Outside of Maddie’s medical needs, David and Melissa are also just working to make sure that she can hit milestones and live life like a happy, healthy baby. Because Maddie is immunocompromised, she cannot really go out and have play dates, and daycares are concerned about taking her because of the potential liability. This has necessitated David and Melissa staying home with Maddie, which has been an adjustment. But they still love their daughter and her silly, playful attitude. Currently, Maddie loves dogs, putting toys in her mouth, and hearing her dad make funny sounds.

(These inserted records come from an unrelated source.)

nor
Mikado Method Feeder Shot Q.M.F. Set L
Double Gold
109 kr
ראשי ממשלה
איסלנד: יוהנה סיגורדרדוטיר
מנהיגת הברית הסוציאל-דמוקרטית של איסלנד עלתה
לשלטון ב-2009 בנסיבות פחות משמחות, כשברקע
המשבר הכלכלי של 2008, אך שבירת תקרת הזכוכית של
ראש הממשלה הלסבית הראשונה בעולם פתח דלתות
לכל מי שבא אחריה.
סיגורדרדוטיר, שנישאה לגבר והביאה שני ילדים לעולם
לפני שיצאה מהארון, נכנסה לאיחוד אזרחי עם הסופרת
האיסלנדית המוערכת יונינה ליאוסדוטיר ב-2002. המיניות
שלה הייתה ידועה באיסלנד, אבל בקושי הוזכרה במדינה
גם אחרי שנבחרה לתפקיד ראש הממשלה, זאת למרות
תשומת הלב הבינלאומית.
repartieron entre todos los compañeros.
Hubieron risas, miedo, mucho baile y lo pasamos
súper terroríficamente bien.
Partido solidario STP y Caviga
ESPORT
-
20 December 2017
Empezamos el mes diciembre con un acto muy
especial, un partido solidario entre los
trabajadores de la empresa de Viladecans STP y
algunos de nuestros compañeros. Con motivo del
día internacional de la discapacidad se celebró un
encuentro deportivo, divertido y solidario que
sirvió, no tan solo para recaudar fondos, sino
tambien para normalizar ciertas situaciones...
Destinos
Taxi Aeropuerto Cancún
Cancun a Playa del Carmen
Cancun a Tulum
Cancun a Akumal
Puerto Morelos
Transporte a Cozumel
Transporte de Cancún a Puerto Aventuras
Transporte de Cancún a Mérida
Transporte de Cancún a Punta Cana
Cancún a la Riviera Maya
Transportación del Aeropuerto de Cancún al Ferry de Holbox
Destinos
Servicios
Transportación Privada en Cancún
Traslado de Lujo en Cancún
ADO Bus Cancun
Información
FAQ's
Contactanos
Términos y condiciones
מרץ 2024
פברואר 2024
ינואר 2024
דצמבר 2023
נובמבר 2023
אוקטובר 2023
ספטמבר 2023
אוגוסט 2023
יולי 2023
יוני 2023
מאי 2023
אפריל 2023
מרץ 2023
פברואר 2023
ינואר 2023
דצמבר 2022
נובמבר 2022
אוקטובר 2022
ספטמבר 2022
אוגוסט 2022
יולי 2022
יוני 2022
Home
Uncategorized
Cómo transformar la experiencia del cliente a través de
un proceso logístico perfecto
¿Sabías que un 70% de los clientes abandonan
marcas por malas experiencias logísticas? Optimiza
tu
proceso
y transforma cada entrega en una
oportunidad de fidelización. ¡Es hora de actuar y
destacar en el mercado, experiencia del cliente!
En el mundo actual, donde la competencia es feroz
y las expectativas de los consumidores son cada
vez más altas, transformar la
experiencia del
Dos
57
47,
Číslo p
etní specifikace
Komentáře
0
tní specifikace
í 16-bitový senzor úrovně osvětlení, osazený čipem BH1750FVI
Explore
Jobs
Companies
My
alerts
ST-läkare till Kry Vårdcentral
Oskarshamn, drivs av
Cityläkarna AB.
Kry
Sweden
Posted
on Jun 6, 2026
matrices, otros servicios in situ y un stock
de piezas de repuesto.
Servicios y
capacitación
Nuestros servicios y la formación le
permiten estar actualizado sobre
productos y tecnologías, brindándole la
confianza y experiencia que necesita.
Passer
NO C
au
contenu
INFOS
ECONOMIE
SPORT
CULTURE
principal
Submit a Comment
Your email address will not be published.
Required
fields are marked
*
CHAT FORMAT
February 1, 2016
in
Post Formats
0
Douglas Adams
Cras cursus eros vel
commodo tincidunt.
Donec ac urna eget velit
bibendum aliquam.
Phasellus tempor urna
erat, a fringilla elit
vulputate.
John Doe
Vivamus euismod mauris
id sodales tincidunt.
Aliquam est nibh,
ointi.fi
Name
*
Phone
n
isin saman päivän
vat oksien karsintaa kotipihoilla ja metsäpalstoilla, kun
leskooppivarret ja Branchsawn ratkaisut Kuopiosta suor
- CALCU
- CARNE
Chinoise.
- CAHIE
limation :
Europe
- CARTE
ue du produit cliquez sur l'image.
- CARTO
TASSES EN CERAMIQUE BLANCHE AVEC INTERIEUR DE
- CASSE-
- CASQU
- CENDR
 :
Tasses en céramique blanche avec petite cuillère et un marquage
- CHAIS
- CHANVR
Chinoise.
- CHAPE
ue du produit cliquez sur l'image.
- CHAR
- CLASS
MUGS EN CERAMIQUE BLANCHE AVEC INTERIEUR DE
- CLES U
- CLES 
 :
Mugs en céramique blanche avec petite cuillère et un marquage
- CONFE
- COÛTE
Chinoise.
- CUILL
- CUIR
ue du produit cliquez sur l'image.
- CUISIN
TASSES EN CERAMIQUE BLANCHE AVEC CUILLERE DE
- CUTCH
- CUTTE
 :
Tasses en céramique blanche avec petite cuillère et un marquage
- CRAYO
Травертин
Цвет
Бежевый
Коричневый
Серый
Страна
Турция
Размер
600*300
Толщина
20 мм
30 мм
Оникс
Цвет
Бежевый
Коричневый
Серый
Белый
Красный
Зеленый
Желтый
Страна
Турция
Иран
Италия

Now, Melissa and David are fundraising to assist with medical bills and other family needs. When they received their first hospital bill, they became concerned about how they would afford medical care, the surgery – even groceries. So far, the fundraiser has raised an incredible $30,230 – one third of Maddie’s first medical bill.
Please consider donating to the GoFundMe to help the Wickham family as Maddie continues to progress.
Omphalocele Support Systems
In the meantime, as they continue to raise money and take care of Maddie, David and Melissa have found support both in-person and online. Their family has been a huge support system, coming to the family and helping around the house. Melissa explains that an online support group consisting of those with omphalocele experience was a huge help. She shares:
“There is not a lot of information out there and if you Google omphalocele, the results are scary! The information paints a horrible outlook. That’s not to say that there aren’t babies who don’t make it or who pass away after birth, but it’s not the overwhelming majority of babies. This support group gave me accurate information and was a huge help through my pregnancy and through Maddie’s surgery.”
For others who are going through this process, Melissa advocates for reaching out to other families for similar advice and comfort. Outside of that, she says, consider finding a hospital and team of doctors who are familiar with, or even specialize in, omphaloceles:
“Get aligned with them and stick with it. That’s going to be your best bet for your baby, yourself, and your family, both mentally and emotionally.”